Activists today have some $100 billion under management, and won a
stunning 68% of the proxy contests they entered in 2013, up from 43%
in 2012. Today an activist is the chairman of
Hewlett-Packard Co.; has
squeezed onto the board of
Microsoft Corp., and has shaken
up once-impregnable redoubts such as
Dow Chemical Co.,
DuPont Co.,
PepsiCo Inc. and
Procter & Gamble Co.
This
intellectual and cultural takeover, decades in the making, would
appear to have reached its triumphant, final plateau.
That's precisely the problem.
Just
what does an activist do when investing and activist investing have
nearly become one in the same?
What's the value of an activist when most boards have already
internalized the activist credo, and in some cases have even accepted
an activist into their ranks?
The
answer is that the activism market, like any market, has begun to
adapt. And this is where things will get very interesting for the
future of business. Scarcity is forcing activists to become more than
value stockpickers, but exotic and operational nit-pickers on capital
structure, products, personnel and R&D costs. They're turning into
self-imposed management consultants.
All
of this could bring some fresh innovation into the way American
companies are run. It also raises the stakes for failure of both
activist and company alike.
= = =
(Task requirements):
• 1. From the passage on activist investors, return the text starting at "What's the value" and ending at "into their ranks?".
• 2. In the passage on activist investors, what percentage of the proxy contests they entered in 2013 did activists win?
= = =
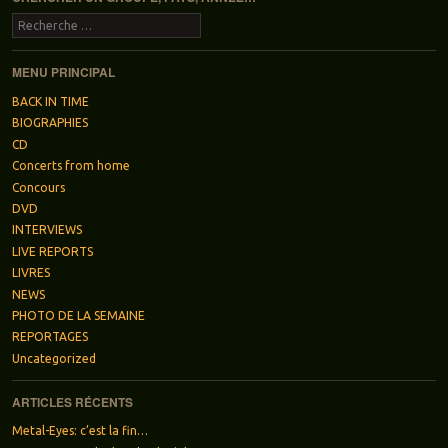
Recherche
MENU PRINCIPAL
BACK IN TIME
BIOGRAPHIES
CD
Concerts from home
Concours
DVD
INTERVIEWS
LIVE REPORTS
LIVRES
NEWS
PHOTO DE LA SEMAINE
REPORTAGES
Uncategorized
ARTICLES RÉCENTS
Metal-Eyes: c’est la fin…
= = =
(Completed exercise):
• 1.
What's the value of an activist when most boards have already
internalized the activist credo, and in some cases have even accepted
an activist into their ranks?

• 2. 68%